As a commercial real estate lender willing to invest in riskier loans, rates of delinquencies, foreclosures and our losses on our loans could be higher than those generally experienced in the commercial mortgage lending industry.  Problems in the sub-prime residential mortgage market have adversely affected the general economy and the availability of funds for commercial real estate developers.  We believe this lack of available funds has led to an increase in defaults on our loans.  Furthermore, problems experienced in U.S. credit markets from 2007 through 2009 reduced the availability of credit for many prospective borrowers.  While credit markets have generally improved, the commercial real estate markets in some of our principal areas of operation have not recovered, thereby resulting in continuing constraints on the availability of credit in these markets.  These problems have made it more difficult for our borrowers to obtain the anticipated re-financing necessary in many cases to pay back our loans.  Thus, we have had to work with some of our borrowers to either modify, restructure and/or extend their loans in order to keep or restore the loans to performing status.  Our manager will continue to evaluate our loan portfolio in order to minimize risk associated with current market conditions.

Real Estate Investments

Investments in real estate are recorded at cost. Improvements and replacements are capitalized when they extend the useful life of the asset. Costs of repairs and maintenance are expensed as incurred. Depreciation is computed using the straight-line method over the estimated useful lives of up to 40 years for buildings, 15 years for land improvements, five years for fixtures and the shorter of the useful life or the remaining lease term for tenant improvements and leasehold interests.

We are required to make subjective assessments as to the useful lives of our properties for purposes of determining the amount of depreciation to record on an annual basis with respect to our investments in real estate. These assessments have a direct impact on our net income because if we were to shorten the expected useful lives of our investments in real estate, we would depreciate these investments over fewer years, resulting in more depreciation expense and lower net income on an annual basis.

We are required to present the operations related to properties that have been sold or properties that are intended to be sold as discontinued operations in the statement of operations for all periods presented. Properties that are intended to be sold are to be designated as “held for sale” on the balance sheet.

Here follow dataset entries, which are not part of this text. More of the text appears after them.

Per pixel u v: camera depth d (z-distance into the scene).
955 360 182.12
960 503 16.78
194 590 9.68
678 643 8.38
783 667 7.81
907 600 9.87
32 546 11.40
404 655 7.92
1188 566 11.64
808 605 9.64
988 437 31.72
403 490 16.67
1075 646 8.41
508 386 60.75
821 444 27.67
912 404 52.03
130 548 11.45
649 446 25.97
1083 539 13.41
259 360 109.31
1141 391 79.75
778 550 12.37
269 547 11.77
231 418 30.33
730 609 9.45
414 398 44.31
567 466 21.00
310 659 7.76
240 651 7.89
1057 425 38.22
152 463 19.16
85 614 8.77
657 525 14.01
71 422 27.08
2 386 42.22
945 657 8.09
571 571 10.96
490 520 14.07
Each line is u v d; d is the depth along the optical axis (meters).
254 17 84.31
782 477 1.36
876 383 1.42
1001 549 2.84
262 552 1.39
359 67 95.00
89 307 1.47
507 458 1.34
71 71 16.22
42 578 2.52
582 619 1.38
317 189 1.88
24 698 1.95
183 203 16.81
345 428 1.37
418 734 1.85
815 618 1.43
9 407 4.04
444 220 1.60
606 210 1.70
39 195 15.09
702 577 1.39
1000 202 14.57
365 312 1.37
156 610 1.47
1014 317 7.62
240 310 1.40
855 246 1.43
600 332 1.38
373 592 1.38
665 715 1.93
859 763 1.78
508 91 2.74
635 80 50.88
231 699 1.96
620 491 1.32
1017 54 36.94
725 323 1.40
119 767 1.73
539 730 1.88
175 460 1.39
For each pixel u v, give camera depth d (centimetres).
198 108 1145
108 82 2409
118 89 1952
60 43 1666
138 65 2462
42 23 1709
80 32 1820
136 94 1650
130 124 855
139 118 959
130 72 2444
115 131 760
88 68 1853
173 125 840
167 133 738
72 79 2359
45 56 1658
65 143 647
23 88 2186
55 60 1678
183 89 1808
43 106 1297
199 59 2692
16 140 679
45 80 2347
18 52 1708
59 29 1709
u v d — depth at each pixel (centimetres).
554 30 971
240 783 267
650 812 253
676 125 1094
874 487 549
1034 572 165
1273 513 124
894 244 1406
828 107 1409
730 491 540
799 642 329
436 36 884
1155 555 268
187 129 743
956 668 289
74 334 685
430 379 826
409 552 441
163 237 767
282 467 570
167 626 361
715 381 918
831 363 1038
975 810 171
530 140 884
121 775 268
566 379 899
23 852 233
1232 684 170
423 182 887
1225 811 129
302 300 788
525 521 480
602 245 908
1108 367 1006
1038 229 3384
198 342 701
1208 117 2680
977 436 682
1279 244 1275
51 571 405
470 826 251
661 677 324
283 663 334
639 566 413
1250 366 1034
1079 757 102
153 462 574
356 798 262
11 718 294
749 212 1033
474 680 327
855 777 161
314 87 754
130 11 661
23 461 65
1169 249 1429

OFF-BALANCE SHEET ARRANGEMENTS

As of December 31, 2015, we do not have any interests in off-balance sheet special purpose entities nor do we have any interests in non-exchange traded commodity contracts.

RELATED PARTY TRANSACTIONS

From time to time, we may acquire or sell investments in real estate loans from/to our manager or other related parties pursuant to the terms of our Management Agreement without a premium.  No gain or loss is recorded on these transactions, as it is not our intent to make a profit on the purchase or sale of such investments.  The purpose is generally to diversify our portfolio by syndicating loans or investments in real estate, thereby providing us with additional capital to invest in real estate or make additional loans.  For further information regarding related party transactions, refer to Note J – Related Party Transactions of the Notes to the Consolidated Financial Statements included in Part II, Item 8  Financial Statements of this Annual Report on Form 10-K.



CRITICAL ACCOUNTING ESTIMATES

Revenue Recognition

Interest income on loans is accrued by the effective interest method.  We do not accrue interest income from loans once they are determined to be non-performing.  A loan is considered non-performing when, based on current information and events, it is probable that we will be unable to collect all amounts due according to the contractual terms of the loan agreement or when the payment of interest is 90 days past due.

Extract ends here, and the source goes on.